Can you boot into your system and open a remote shell? Then you should be all set:
- Re-create the original partition layout
- Write the *GOLD partitions to the proper locations on disk
- Update the FWTable Checksums if they are any different
- Write something like 5:B:2: into the bootConfig file on partition 18.
- Reboot and hope for the best - just let it sit there for a while
In case this doesn’t work you should still be able to re-Install OMV via USB method.
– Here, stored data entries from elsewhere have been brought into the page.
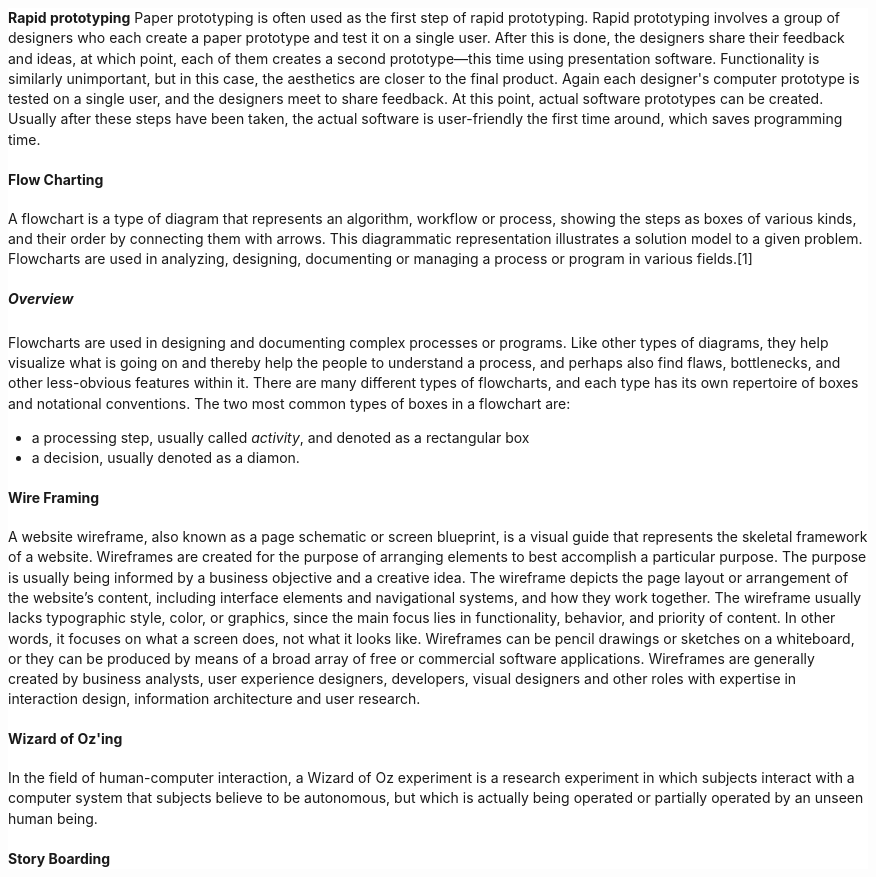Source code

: **Rapid prototyping**
Paper prototyping is often used as the first step of rapid prototyping. Rapid prototyping involves a group of designers who each create a paper prototype and test it on a single user. After this is done, the designers share their feedback and ideas, at which point, each of them creates a second prototype—this time using presentation software. Functionality is similarly unimportant, but in this case, the aesthetics are closer to the final product. Again each designer's computer prototype is tested on a single user, and the designers meet to share feedback. At this point, actual software prototypes can be created. Usually after these steps have been taken, the actual software is user-friendly the first time around, which saves programming time.
#### Flow Charting

A flowchart is a type of diagram that represents an algorithm, workflow or process, showing the steps as boxes of various kinds, and their order by connecting them with arrows. This diagrammatic representation illustrates a solution model to a given problem. Flowcharts are used in analyzing, designing, documenting or managing a process or program in various fields.[1]

##### Overview
Flowcharts are used in designing and documenting complex processes or programs. Like other types of diagrams, they help visualize what is going on and thereby help the people to understand a process, and perhaps also find flaws, bottlenecks, and other less-obvious features within it. There are many different types of flowcharts, and each type has its own repertoire of boxes and notational conventions. The two most common types of boxes in a flowchart are:

* a processing step, usually called *activity*, and denoted as a rectangular box
* a decision, usually denoted as a diamon.



#### Wire Framing
A website wireframe, also known as a page schematic or screen blueprint, is a visual guide that represents the skeletal framework of a website.
Wireframes are created for the purpose of arranging elements to best accomplish a particular purpose. The purpose is usually being informed by a business objective and a creative idea. The wireframe depicts the page layout or arrangement of the website’s content, including interface elements and navigational systems, and how they work together.
The wireframe usually lacks typographic style, color, or graphics, since the main focus lies in functionality, behavior, and priority of content.
In other words, it focuses on what a screen does, not what it looks like. Wireframes can be pencil drawings or sketches on a whiteboard, or they can be produced by means of a broad array of free or commercial software applications. Wireframes are generally created by business analysts, user experience designers, developers, visual designers and other roles with expertise in interaction design, information architecture and user research.

#### Wizard of Oz'ing
In the field of human-computer interaction, a Wizard of Oz experiment is a research experiment in which subjects interact with a computer system that subjects believe to be autonomous, but which is actually being operated or partially operated by an unseen human being.


#### Story Boarding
The USB method can always be used to inspect your system. If you don’t want to build your own rootfs, you could use the first Russian OMV installer and remove the 20-root.tar.gz… 22-usr.tar.gz files. This should boot you into a telnet shell, from where you can perform further actions.
Alex
Yep I can. Will give it a shot. Thanks
One question. Where do I get the GOLD fw files?